1. A water-soluble unit-dose article in which granular material is held in a water-soluble resin substrate, A water-soluble inorganic salt A containing one or more selected from sodium bicarbonate A1 and potassium carbonate A2, Surfactant B and A water-soluble unit-dose article containing the following.

2. The water-soluble inorganic salt A further comprises sodium carbonate A3. The water-soluble unit dose article according to claim 1.

3. The total content of sodium bicarbonate A1, potassium carbonate A2, and sodium carbonate A3 is 6% by mass or more and 30% by mass or less. The water-soluble unit dose article according to claim 2.

4. The total content of sodium bicarbonate A1, potassium carbonate A2, and sodium carbonate A3 is 2 grams or more. The water-soluble unit dose article according to claim 2.

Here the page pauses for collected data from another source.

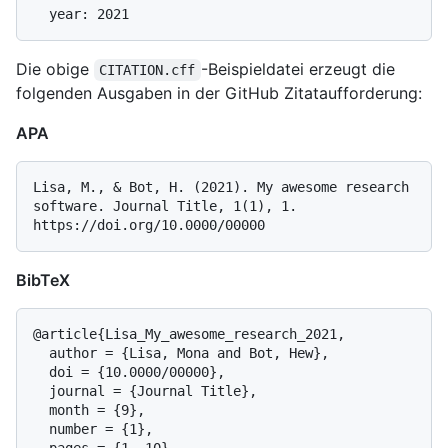
Die obige
-Beispieldatei erzeugt die
CITATION.cff
folgenden Ausgaben in der GitHub Zitataufforderung:
APA
Lisa, M., & Bot, H. (2021). My awesome research 
software. Journal Title, 1(1), 1. 
BibTeX
@article{Lisa_My_awesome_research_2021,

  author = {Lisa, Mona and Bot, Hew},

  doi = {10.0000/00000},

  journal = {Journal Title},

  month = {9},

  number = {1},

5. The mass ratio of the total content of sodium bicarbonate A1 and potassium carbonate A2 to the content of sodium carbonate A3 is 0.3 or higher. The water-soluble unit dose article according to claim 2.

6. The surfactant B includes a sulfate ester type surfactant. The water-soluble unit dose article according to claim 1.

7. The content of the aforementioned sulfate ester-type surfactant is 6.5% by mass or more. The water-soluble unit dose article according to claim 6.

8. The water-soluble resin substrate is composed of one or more selected from water-soluble fiber structures and water-soluble films. The water-soluble unit dose article according to claim 1.

9. This is a unit-dose product of laundry detergent. A water-soluble unit-dose article according to any one of claims 1 to 8.